In the beginning, he never thought of working as a novelist. "I used to crave to become a medical doctor, so I joined the school of medicine of the Jakarta Islamic Hospital Foundation," related Tohari, who studied medicine from 1967 to 1969 and later dropped out for economic reasons.

As a literary enthusiast since his teenage, he started writing short stories, poems and essays in the 1970s while working as a part-timer with Bank BNI 46 in Jakarta, though none of his stories were published in the media.

His literary achievement was apparent after five years, when in 1975 he was named the first favorite short story writer in a Dutch Radio Hilversum contest. Since then, his works have been published in many of the Jakarta media.

In 1978 his novel, Di Kaki Bukit Cibalak (On the Foothill of Cibalak), won a novel writing contest organized by the Jakarta Arts Council. It tells the story of a village head election, which is packed with intrigues.

His career further rose with his 1980 novel, Kubah (Dome), followed by his landmark series published in 1981 in Kompas daily, Ronggeng Dukuh Paruk.

Internationally recognized, the writer joined the International Writing Program (IWP) in the US for three months at the invitation of IOA University in 1990. In 1995 he received the South East Write Award in Bangkok.

He has since been lecturing on literature and culture both at home and abroad. So far he has written 11 novels. The latest one, Orang-Orang Proyek (Project People, 2003), is about a moral conflict experienced by a young and honest engineer working amid corruption, collusion and nepotism.

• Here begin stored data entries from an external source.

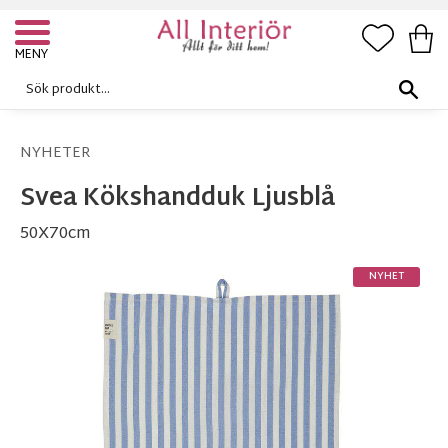
FAVORI
KUN
Meny
NYHETER
Svea Kökshandduk Ljusblå
50X70cm
NYHET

Still engaged in writing essays and short stories in the printed media, Ahmad Tohari has also produced the following novels: Kubah (1980), Lintang Kemukus Dini Hari (Early Dawn Comet, 1985), Jantera Bianglala (Rainbow Wheel, 1986), Senyum Karyamin (Karyamin's Smile, 1989), Bekisar Merah (Red Fowl, 1993), Kiai Sadrun Gugat (Kiai Sadrun Condemns, 1995), Lingkar Tanah Lingkar Air (Land and Water Circles, 1995), and Nyanyian Malam (Evening Song, 2000).